Друзья… Ей и в голову это не приходило. Робби Фивор, объект номер триста два, и специальный агент Ивон Миллер — друзья.
Он испытующе посмотрел на нее:
— Они знают?
— Кто «они»?
— Ну, твои боссы. Из управления. Те, кому со времен легендарного шефа Джона Эдгара Гувера положено следить, чтобы в штат ФБР не проникали гомосексуалисты.
— Ты снова за свое. — Его кривляния уже начали сердить Ивон. — Я призналась тебе по секрету, а ты…
— Успокойся, — промолвил Робби. — Мне безразлично, даже если бы я узнал, что на самом деле ты не агент ФБР Ивон Миллер, а маленький заварной чайник. К тому же, никто об этом никогда не узнает, потому что друзей я не предаю. Ни в чем.
Надо же! Интересно, а как бы на это заявление отреагировали Уолтер Вунч или Барнетт Школьник? Да, Робби Фивор поистине загадка.
Ивон распахнула дверцу машины.
— Сейчас я окончательно понял, — усмехнулся он.
— Что?
— А то, что на тебе не один слой скорлупы, а несколько.
Мое знакомство с Шермом Краудерзом состоялось очень давно. Тогда я только начинал как адвокат, а он уже достиг заоблачных высот. Потом мне встречалось немало одаренных чернокожих адвокатов, замечательных ораторов, которые подражали стилю баптистских проповедников, но Краудерз среди них был уникумом. Во-первых, он гигант, ростом почти два метра. Стипендию от штата в колледже, где Краудерз вскоре стал звездой футбола, он получил исключительно благодаря своим габаритам. В пятидесятые годы ему на поле не было равных. Прозвище Шерман[33] он получил после того, как, прорвавшись к воротам, сломал штангу. Я редко слышал, чтобы Краудерза кто-нибудь называл его настоящим именем, Эбнер. Выступая в суде, этот исполин заставлял трепетать не только свидетелей, но и копов. Он позволял себе пренебрежительно разговаривать с судьями и присяжными. В начальной стадии процесса Шерм еще пытался себя сдерживать, но вскоре срывался и в буквальном смысле давал указания относительно вердикта. Самое удивительное, что те, к большому неудовольствию прокуроров, чаще всего этим указаниям следовали.

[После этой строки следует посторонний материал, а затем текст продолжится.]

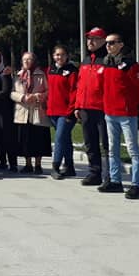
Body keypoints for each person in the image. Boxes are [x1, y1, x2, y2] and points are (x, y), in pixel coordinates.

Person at [99, 34, 139, 199]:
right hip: (109, 113)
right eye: (107, 43)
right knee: (112, 149)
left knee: (133, 150)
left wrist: (134, 106)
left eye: (112, 43)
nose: (108, 45)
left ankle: (137, 185)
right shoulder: (106, 63)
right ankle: (115, 181)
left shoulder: (131, 65)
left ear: (121, 44)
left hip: (127, 113)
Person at [75, 27, 110, 186]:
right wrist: (77, 106)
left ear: (103, 41)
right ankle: (94, 173)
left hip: (103, 109)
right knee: (90, 142)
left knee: (106, 143)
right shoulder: (86, 61)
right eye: (88, 39)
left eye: (94, 39)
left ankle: (110, 174)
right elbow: (80, 84)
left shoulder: (108, 60)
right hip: (85, 108)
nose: (90, 42)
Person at [10, 51, 52, 174]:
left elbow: (48, 91)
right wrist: (22, 97)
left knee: (38, 138)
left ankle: (38, 165)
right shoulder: (18, 75)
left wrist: (38, 96)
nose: (27, 62)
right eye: (25, 60)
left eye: (30, 59)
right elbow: (12, 92)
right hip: (23, 111)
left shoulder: (41, 74)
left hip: (37, 110)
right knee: (25, 139)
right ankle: (27, 164)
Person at [46, 45, 79, 180]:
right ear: (53, 56)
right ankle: (70, 166)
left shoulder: (72, 71)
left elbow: (74, 92)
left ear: (67, 56)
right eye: (57, 55)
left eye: (62, 54)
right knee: (65, 139)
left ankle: (55, 166)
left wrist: (70, 111)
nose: (59, 57)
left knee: (59, 138)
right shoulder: (51, 69)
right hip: (52, 111)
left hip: (66, 112)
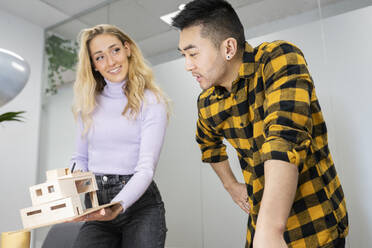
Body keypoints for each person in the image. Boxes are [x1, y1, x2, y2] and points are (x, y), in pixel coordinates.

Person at [172, 0, 348, 247]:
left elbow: (283, 139)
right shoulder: (208, 101)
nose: (188, 65)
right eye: (184, 56)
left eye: (193, 54)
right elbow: (208, 145)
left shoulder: (278, 59)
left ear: (229, 48)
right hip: (260, 225)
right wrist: (231, 185)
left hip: (315, 222)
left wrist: (270, 230)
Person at [69, 24, 169, 248]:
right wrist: (69, 185)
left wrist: (117, 205)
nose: (111, 62)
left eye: (115, 50)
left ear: (127, 49)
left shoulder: (151, 101)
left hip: (140, 208)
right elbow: (80, 158)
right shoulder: (87, 103)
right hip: (96, 205)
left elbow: (146, 169)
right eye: (100, 57)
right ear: (93, 65)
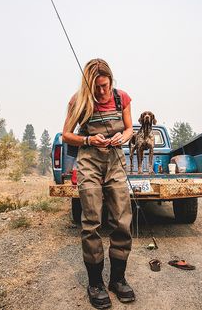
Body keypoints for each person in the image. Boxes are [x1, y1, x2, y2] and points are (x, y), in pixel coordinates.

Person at [62, 58, 135, 309]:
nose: (102, 92)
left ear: (111, 81)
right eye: (96, 88)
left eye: (105, 86)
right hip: (89, 163)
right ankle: (95, 283)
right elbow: (67, 134)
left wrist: (121, 137)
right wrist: (89, 141)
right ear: (88, 85)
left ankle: (117, 279)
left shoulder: (122, 98)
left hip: (115, 161)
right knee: (91, 221)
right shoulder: (78, 101)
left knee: (122, 221)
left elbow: (129, 129)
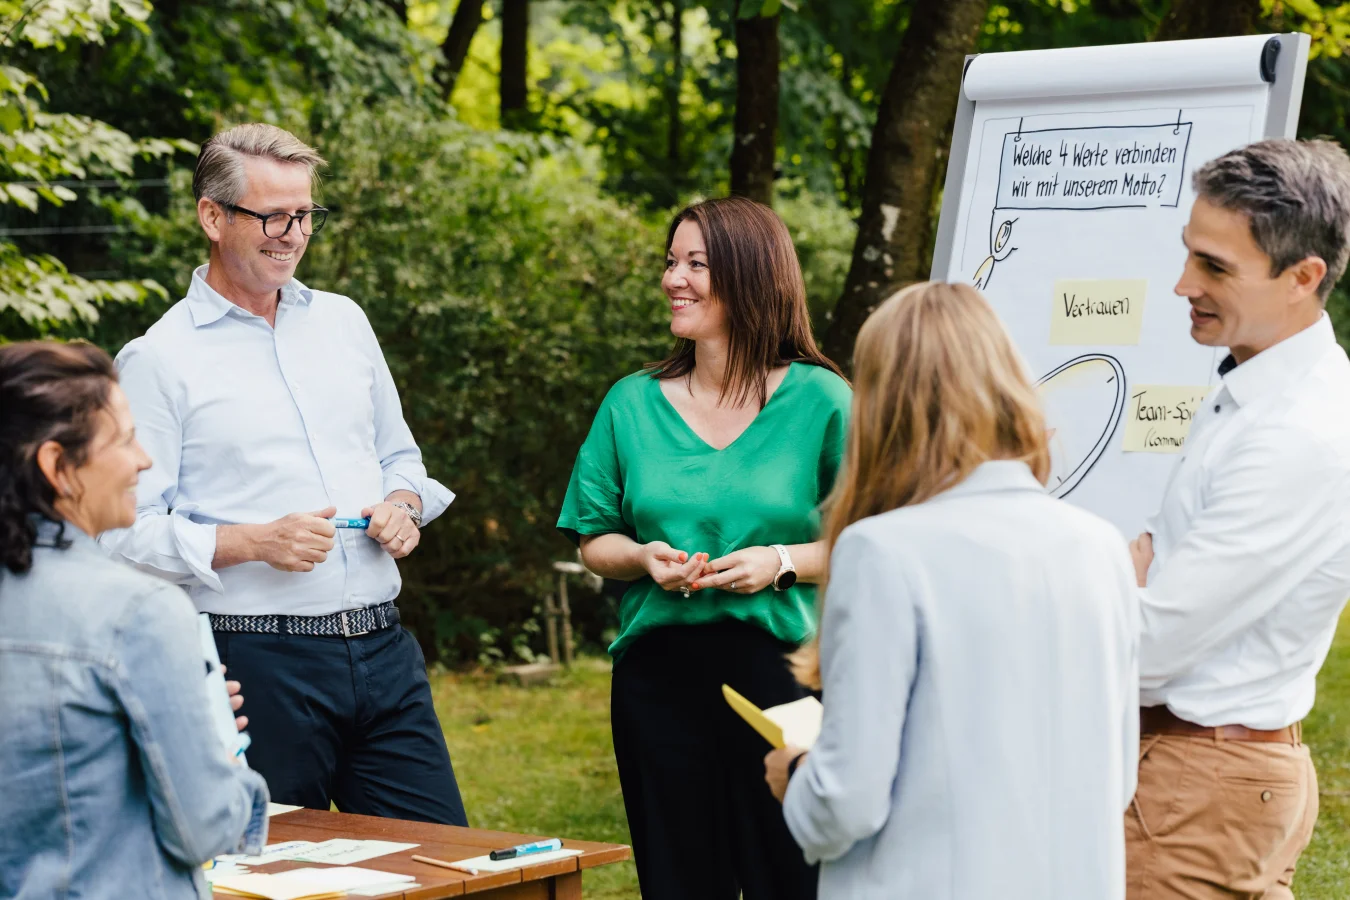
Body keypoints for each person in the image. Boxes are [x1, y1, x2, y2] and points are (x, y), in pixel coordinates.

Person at [98, 123, 467, 825]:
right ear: (213, 216)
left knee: (441, 859)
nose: (293, 235)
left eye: (305, 214)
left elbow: (401, 458)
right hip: (253, 662)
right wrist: (251, 542)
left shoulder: (344, 322)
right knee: (274, 867)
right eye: (273, 216)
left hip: (385, 651)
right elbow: (119, 533)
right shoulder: (157, 360)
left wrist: (403, 505)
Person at [765, 281, 1140, 900]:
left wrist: (798, 776)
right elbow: (1116, 773)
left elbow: (849, 798)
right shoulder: (1100, 546)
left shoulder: (881, 551)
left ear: (883, 405)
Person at [557, 196, 851, 900]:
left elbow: (872, 540)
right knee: (679, 882)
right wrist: (641, 558)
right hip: (658, 680)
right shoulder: (630, 402)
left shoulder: (824, 400)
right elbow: (594, 538)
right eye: (670, 262)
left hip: (785, 678)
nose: (673, 279)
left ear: (752, 276)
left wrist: (780, 563)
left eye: (696, 264)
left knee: (792, 879)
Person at [1125, 139, 1350, 898]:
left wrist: (1108, 584)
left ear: (1303, 278)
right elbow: (1156, 559)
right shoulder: (1253, 388)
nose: (1183, 284)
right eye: (1189, 253)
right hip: (1203, 775)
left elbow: (1152, 644)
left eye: (1215, 267)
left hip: (1197, 784)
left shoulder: (1298, 433)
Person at [0, 341, 270, 898]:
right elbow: (203, 828)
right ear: (57, 465)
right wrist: (212, 743)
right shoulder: (138, 613)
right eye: (125, 440)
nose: (143, 461)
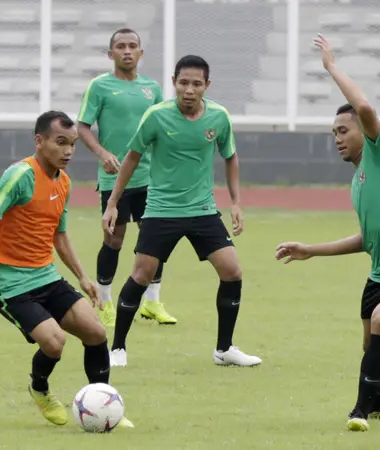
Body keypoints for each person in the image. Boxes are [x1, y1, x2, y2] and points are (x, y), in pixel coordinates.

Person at [274, 34, 380, 432]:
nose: (337, 138)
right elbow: (367, 239)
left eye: (343, 131)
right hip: (379, 278)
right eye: (333, 133)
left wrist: (331, 67)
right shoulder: (357, 182)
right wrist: (310, 249)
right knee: (374, 346)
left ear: (362, 133)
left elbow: (363, 106)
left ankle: (359, 412)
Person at [0, 111, 134, 429]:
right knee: (54, 342)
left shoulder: (63, 182)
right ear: (40, 141)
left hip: (47, 276)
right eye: (60, 143)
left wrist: (82, 276)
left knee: (96, 332)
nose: (68, 151)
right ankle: (39, 388)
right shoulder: (20, 175)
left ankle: (105, 405)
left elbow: (59, 234)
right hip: (12, 286)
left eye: (73, 144)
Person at [101, 54, 262, 369]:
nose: (189, 90)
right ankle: (117, 348)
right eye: (184, 82)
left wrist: (235, 201)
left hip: (203, 210)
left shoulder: (218, 117)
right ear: (174, 83)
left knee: (233, 271)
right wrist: (112, 203)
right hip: (161, 210)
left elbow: (230, 157)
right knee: (141, 275)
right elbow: (132, 158)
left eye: (196, 84)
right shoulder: (156, 116)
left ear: (207, 85)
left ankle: (224, 349)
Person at [77, 27, 177, 327]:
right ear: (111, 54)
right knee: (114, 239)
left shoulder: (153, 89)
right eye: (120, 46)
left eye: (133, 46)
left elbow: (162, 129)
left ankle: (152, 302)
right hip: (114, 178)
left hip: (150, 178)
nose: (127, 51)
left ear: (141, 53)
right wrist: (102, 153)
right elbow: (82, 127)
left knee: (154, 238)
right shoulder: (100, 86)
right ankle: (104, 302)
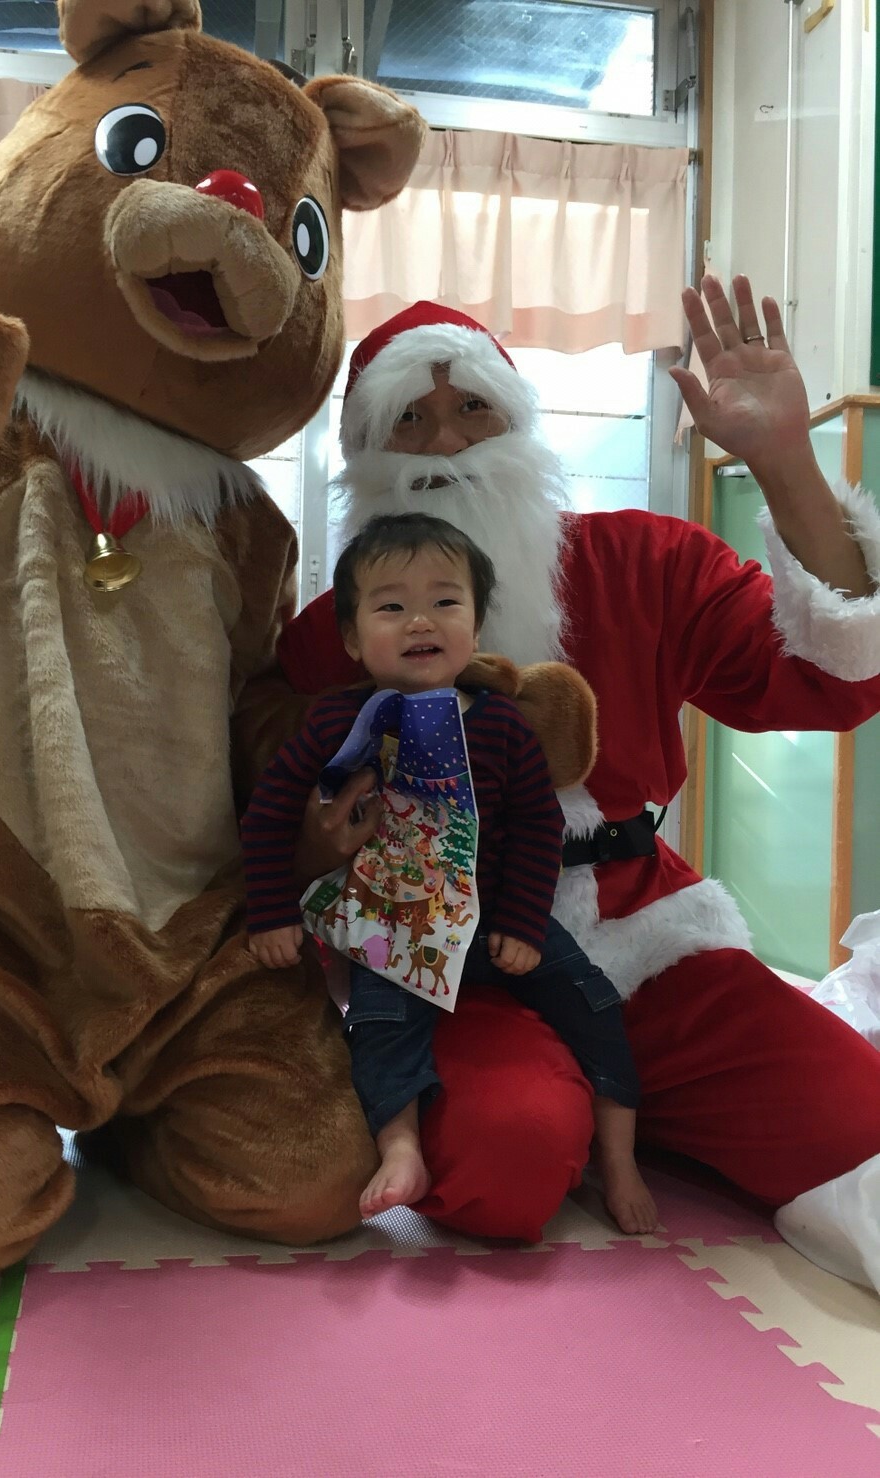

Шерм был великолепен. На меня особенное впечатление производил агрессивный склад его ума. Он никогда не оборонялся. Только обвинял, спорил, насмехался и почти не встречал серьезного отпора. В его речи были отчетливо слышны южные интонации (босоногое детство Краудерза прошло в Джорджии), но слова он не растягивал, а, напротив, выпускал короткими быстрыми очередями, как пулемет. Пока вы лихорадочно пытались найти какие-нибудь убедительные возражения, он уже успевал разгромить вас в пух и прах.
Случилось так, что в одном из моих первых серьезных процессов мне пришлось быть соадвокатом Шерма. Естественно, я побаивался его, как и все остальные. Наших клиентов обвиняли в убийстве во время игры в кости. Было доказано, что парень Шерма мошенничал, а мой оставил на пистолете отпечатки пальцев. Наши клиенты утверждали, будто орудие убийства, пистолет тридцать восьмого калибра, принадлежит убитому. Он собрался в них стрелять, они пытались его обезоружить, и пистолет случайно выстрелил. Свидетели точно ничего не помнили. Лишь утверждали, что все произошло очень быстро. Самым трудным было опровергнуть заключение патологоанатома, что пистолет выстрелил с расстояния, по крайней мере, одного метра.
Дебаты с полицейским патологоанатомом доктором Расселлом Шерм провел изумительно. Он взял орудие убийства, зарядил, попросил выйти из зала суда посторонних, приблизился к патологоанатому, вложил ему в руку пистолет и заставил направить себе в висок, одновременно засыпая градом вопросов относительно анатомии человеческих запястий, пальцев рук и вероятности случайного выстрела. Вначале Расселл возражал что-то осипшим голосом, но вскоре вообще перестал настаивать на правильности своего заключения. Когда все закончилось, главный адвокат штата спросил, чему я научился, работая на процессе вместе с легендарным Шермом Краудерзом. Я ответил, что ничему, поскольку опыт этого адвоката перенять невозможно. Мне не верилось, что я действительно видел, как адвокат во время дебатов наставил заряженный пистолет на свидетеля, и при этом ни судья, ни обвинители не протестовали.